[Collected data]
□ □ □ □
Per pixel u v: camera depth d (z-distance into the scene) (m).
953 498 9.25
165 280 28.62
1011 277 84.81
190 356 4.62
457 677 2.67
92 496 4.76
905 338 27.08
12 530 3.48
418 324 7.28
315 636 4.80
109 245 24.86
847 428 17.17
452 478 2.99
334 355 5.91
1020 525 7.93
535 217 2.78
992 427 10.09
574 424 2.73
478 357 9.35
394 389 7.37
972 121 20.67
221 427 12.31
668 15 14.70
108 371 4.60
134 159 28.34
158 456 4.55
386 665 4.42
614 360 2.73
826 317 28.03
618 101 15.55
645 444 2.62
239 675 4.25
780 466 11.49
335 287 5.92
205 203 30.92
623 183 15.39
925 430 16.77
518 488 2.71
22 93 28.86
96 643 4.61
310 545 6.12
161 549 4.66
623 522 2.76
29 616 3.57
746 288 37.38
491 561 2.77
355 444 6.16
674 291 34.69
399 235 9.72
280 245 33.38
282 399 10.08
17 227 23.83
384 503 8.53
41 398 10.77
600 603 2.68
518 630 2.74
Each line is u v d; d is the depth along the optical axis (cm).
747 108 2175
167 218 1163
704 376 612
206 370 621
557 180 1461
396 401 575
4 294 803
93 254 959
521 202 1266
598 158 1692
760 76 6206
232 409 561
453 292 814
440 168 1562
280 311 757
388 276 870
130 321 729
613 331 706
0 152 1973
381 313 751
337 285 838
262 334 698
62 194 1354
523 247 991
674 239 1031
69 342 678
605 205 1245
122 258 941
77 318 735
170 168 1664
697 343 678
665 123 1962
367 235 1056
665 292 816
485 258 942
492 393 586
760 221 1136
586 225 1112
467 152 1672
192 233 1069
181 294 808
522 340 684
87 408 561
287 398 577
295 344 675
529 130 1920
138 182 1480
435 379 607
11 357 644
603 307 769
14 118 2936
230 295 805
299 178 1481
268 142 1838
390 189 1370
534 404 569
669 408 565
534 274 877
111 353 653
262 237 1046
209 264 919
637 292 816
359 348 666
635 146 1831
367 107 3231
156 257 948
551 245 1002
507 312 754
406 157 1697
□ □ □ □
-- What you will do --
Nothing should be omitted or altered. Retype the records exactly.

-- Reply --
Per pixel u v: camera depth d (z-distance into the scene) (m).
953 498 9.25
165 280 28.62
1011 277 84.81
190 356 4.62
457 677 2.67
92 496 4.76
905 338 27.08
12 530 3.48
418 324 7.28
315 636 4.80
109 245 24.86
847 428 17.17
452 478 2.99
334 355 5.91
1020 525 7.93
535 217 2.78
992 427 10.09
574 424 2.73
478 357 9.35
394 389 7.37
972 121 20.67
221 427 12.31
668 15 14.70
108 371 4.60
134 159 28.34
158 456 4.55
386 665 4.42
614 360 2.73
826 317 28.03
618 101 15.55
645 444 2.62
239 675 4.25
780 466 11.49
335 287 5.92
205 203 30.92
623 183 15.39
925 430 16.77
518 488 2.71
22 93 28.86
96 643 4.61
310 545 6.12
161 549 4.66
623 522 2.76
29 616 3.57
746 288 37.38
491 561 2.77
355 444 6.16
674 291 34.69
399 235 9.72
280 245 33.38
282 399 10.08
17 227 23.83
384 503 8.53
41 398 10.77
600 603 2.68
518 630 2.74
Each line is u v d; d is the depth along the optical axis (cm).
747 108 2175
167 218 1163
704 376 612
206 370 621
557 180 1461
396 401 575
4 294 803
93 254 959
521 202 1266
598 158 1692
760 76 6206
232 409 561
453 292 814
440 168 1562
280 311 757
388 276 870
130 321 729
613 331 706
0 152 1973
381 313 751
337 285 838
262 334 698
62 194 1354
523 247 991
674 239 1031
69 342 678
605 205 1245
122 258 941
77 318 735
170 168 1664
697 343 678
665 123 1962
367 235 1056
665 292 816
485 258 942
492 393 586
760 221 1136
586 225 1112
467 152 1672
192 233 1069
181 294 808
522 340 684
87 408 561
287 398 577
295 344 675
529 130 1920
138 182 1480
435 379 607
11 357 644
603 307 769
14 118 2936
230 295 805
299 178 1481
268 142 1838
390 189 1370
534 404 569
669 408 565
534 274 877
111 353 653
262 237 1046
209 264 919
637 292 816
359 348 666
635 146 1831
367 107 3231
156 257 948
551 245 1002
507 312 754
406 157 1697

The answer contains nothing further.